- [VORLIEGENDER TEXT]
════════════════

Verarbeitung von Organosandwich-Halbzeugen

Die Weiterverarbeitung der Organosandwich-Halbzeuge kann für Großserienanwendungen vollautomatisiert im Hybridspritzgussprozess erfolgen. Dieses semikontinuierliche Fertigungsverfahren ermöglicht es in vier aufeinanderfolgenden Prozessschritten, funktionalisierte Sandwichbauteile innerhalb kurzer Zykluszeiten verwertungsfertig herzustellen (Abbildung 1).

Prozess Hybridspritzguss
Abbildung 1: Prozess-Schaubild zum Hybridspritzguss mit Organosandwich-Halbzeugen (oben); Demonstratorbauteile mit Funktionselementen (unten)

Im ersten Prozessschritt wird ein ebenes Sandwich-Halbzeug beidseitig über mittelwellige Infrarot (IR)-Strahler kontaktfrei erwärmt. Hierbei wird über den Sandwichquerschnitt ein definiertes Temperaturprofil eingestellt. Die höchste Temperatur liegt nach dem Aufheizen in den beiden Decklagen des Sandwichverbundes vor. Diese müssen über die Schmelztemperatur der thermoplastischen Matrix erwärmt werden, um ihre Umformbarkeit sowie das Anbinden des Spritzgussmaterials während der Hybridverarbeitung zu gewährleisten. Nach Erreichen des für die Weiterverarbeitung optimalen thermischen Zustandes im Halbzeug, wird es über einen Industrieroboter in die Kavität des Spritzgusswerkzeuges eingelegt. Dieser Transferschritt muss sehr präzise und mit hoher Geschwindigkeit erfolgen, um das vorzeitiges Ausgleichen des im Querschnitt eingestellten Temperaturprofils vor dem Thermoformen zu vermeiden.

════════════════

- [AUFGABENSTELLUNG] Womit wird das ebene Sandwich-Halbzeug laut dem Text zur Verarbeitung von Organosandwich-Halbzeugen im ersten Prozessschritt erwärmt?

- [DATENSÄTZE]
════════════════

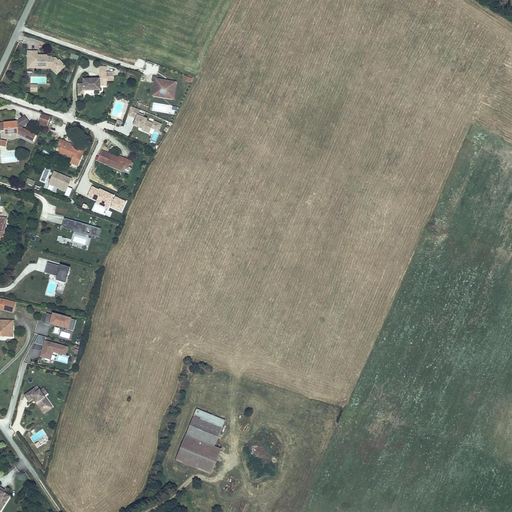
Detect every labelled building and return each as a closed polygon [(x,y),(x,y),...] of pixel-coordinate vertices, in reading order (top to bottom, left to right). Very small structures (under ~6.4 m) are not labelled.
[(56,73),(62,66),(58,62),(57,64),(55,62),(56,60),(53,57),(50,57),(50,56),(46,56),(46,55),(41,55),(41,56),(38,56),(38,57),(37,57),(36,57),(36,55),(36,51),(26,51),(26,59),(27,59),(27,62),(28,64),(34,64),(34,66),(39,66),(41,68),(43,68),(45,66),(50,66),(56,73)] [(34,66),(34,64),(28,64),(27,62),(27,59),(26,59),(26,68),(41,68),(39,66),(34,66)] [(97,79),(81,80),(81,91),(98,91),(98,86),(97,83),(104,82),(104,72),(97,72),(97,79)] [(170,97),(173,82),(153,79),(153,82),(151,95),(157,96),(158,93),(159,88),(159,86),(164,87),(164,89),(163,94),(163,96),(170,97)] [(149,133),(151,128),(158,131),(161,124),(153,121),(152,123),(147,121),(148,119),(143,118),(144,115),(139,113),(140,111),(132,107),(128,115),(136,119),(133,125),(141,129),(141,130),(149,133)] [(49,117),(41,114),(38,123),(47,126),(49,117)] [(17,122),(4,123),(4,131),(5,135),(18,134),(33,140),(35,134),(21,128),(29,122),(25,117),(17,122)] [(116,124),(107,121),(105,128),(114,131),(116,124)] [(58,153),(72,158),(70,163),(76,166),(81,156),(74,153),(76,149),(68,146),(62,143),(63,141),(59,139),(56,146),(60,148),(58,153)] [(117,158),(101,151),(97,161),(121,171),(123,167),(127,168),(130,161),(126,159),(125,161),(117,158)] [(50,171),(46,169),(41,180),(46,182),(50,171)] [(72,179),(54,172),(48,185),(66,192),(72,179)] [(88,226),(88,225),(64,218),(62,228),(66,229),(66,228),(70,229),(70,230),(75,232),(76,230),(89,234),(89,236),(98,238),(101,229),(91,226),(91,227),(88,226)] [(66,280),(69,270),(60,267),(47,263),(44,273),(57,277),(66,280)] [(3,299),(1,309),(13,312),(16,302),(3,299)] [(53,314),(53,316),(47,314),(45,324),(50,325),(51,324),(70,329),(70,330),(74,331),(76,321),(72,320),(72,319),(53,314)] [(1,336),(13,337),(13,320),(1,320),(1,324),(0,324),(0,334),(1,335),(1,336)] [(68,347),(55,344),(45,341),(46,337),(38,335),(34,343),(43,346),(42,350),(40,356),(51,359),(53,352),(66,356),(68,347)] [(43,411),(50,406),(40,391),(36,394),(34,390),(24,397),(29,404),(33,401),(34,402),(36,401),(43,411)] [(44,416),(53,410),(50,406),(43,411),(36,401),(34,402),(44,416)] [(225,421),(196,409),(193,417),(222,428),(225,421)] [(222,428),(193,417),(186,435),(215,446),(222,428)] [(215,446),(186,435),(175,461),(211,475),(221,449),(215,446)]
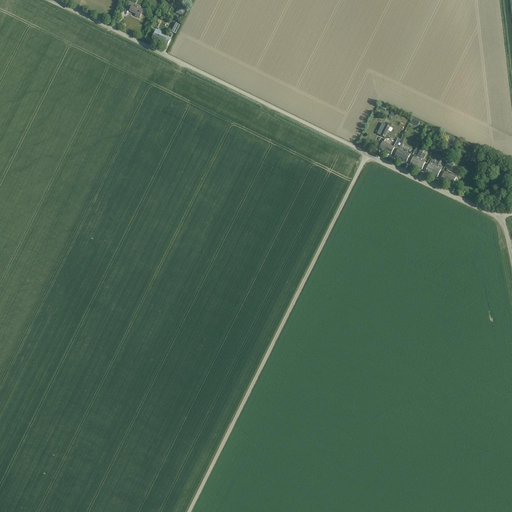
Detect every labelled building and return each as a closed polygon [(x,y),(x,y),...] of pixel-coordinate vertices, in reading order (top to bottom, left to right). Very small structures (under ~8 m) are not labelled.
[(139,19),(143,11),(139,9),(140,7),(130,3),(128,8),(130,10),(130,12),(136,15),(135,17),(139,19)] [(181,7),(177,14),(183,17),(186,10),(181,7)] [(180,32),(185,24),(181,21),(176,30),(180,32)] [(155,32),(154,34),(152,39),(167,46),(170,39),(160,34),(161,32),(156,30),(155,32)] [(385,138),(389,130),(390,127),(386,125),(380,136),(385,138)] [(401,140),(394,154),(395,155),(395,157),(401,160),(404,153),(399,150),(401,148),(405,138),(403,136),(401,140)] [(458,140),(451,136),(449,140),(448,142),(456,145),(458,140)] [(379,149),(385,152),(389,145),(384,143),(385,140),(384,139),(379,149)] [(389,145),(385,152),(391,155),(392,154),(394,154),(401,140),(398,139),(394,148),(389,145)] [(423,153),(416,167),(422,170),(425,163),(424,163),(421,161),(422,159),(423,160),(426,155),(427,152),(424,151),(423,153)] [(416,167),(423,153),(419,152),(417,156),(415,155),(414,157),(412,156),(409,163),(411,163),(410,165),(416,167)] [(407,162),(409,163),(412,156),(410,156),(409,155),(404,153),(401,160),(406,163),(407,162)] [(441,154),(431,175),(437,178),(442,168),(442,167),(440,166),(445,156),(444,155),(444,154),(442,153),(442,154),(441,154)] [(425,172),(431,175),(441,154),(438,161),(435,160),(434,161),(432,159),(425,172)] [(445,168),(450,171),(453,165),(448,162),(445,168)] [(441,180),(447,182),(450,175),(446,173),(444,172),(441,180)] [(452,173),(450,175),(447,182),(453,185),(457,176),(452,173)]
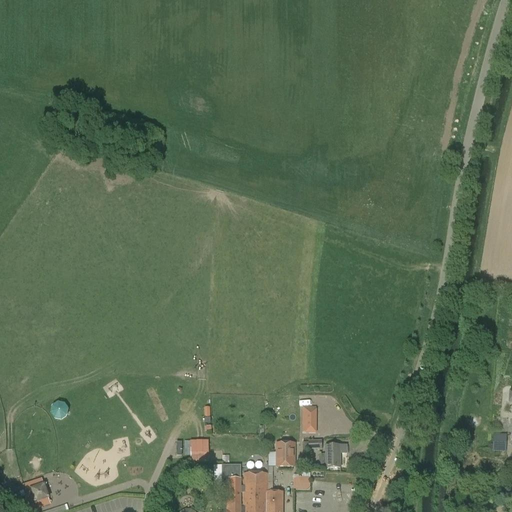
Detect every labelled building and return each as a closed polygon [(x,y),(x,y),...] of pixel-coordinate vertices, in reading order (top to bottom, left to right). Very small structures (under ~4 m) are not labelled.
[(148,392),(151,401),(157,400),(154,390),(148,392)] [(494,434),(492,453),(506,453),(507,435),(494,434)] [(208,441),(190,441),(190,461),(208,461),(208,441)] [(321,450),(321,442),(308,442),(308,450),(318,449),(318,450),(321,450)] [(294,445),(276,445),(276,468),(294,468),(294,445)] [(328,469),(340,469),(340,455),(347,455),(347,446),(327,447),(328,469)] [(243,466),(222,467),(222,487),(227,487),(227,511),(282,511),(283,493),(267,493),(267,475),(244,475),(243,475),(243,466)] [(294,477),(294,490),(309,490),(309,477),(294,477)] [(31,511),(50,505),(42,480),(23,486),(31,511)]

════════════════

- [BEARBEITETE AUFGABE] Es wird beidseitig und kontaktfrei über mittelwellige Infrarot-Strahler erwärmt.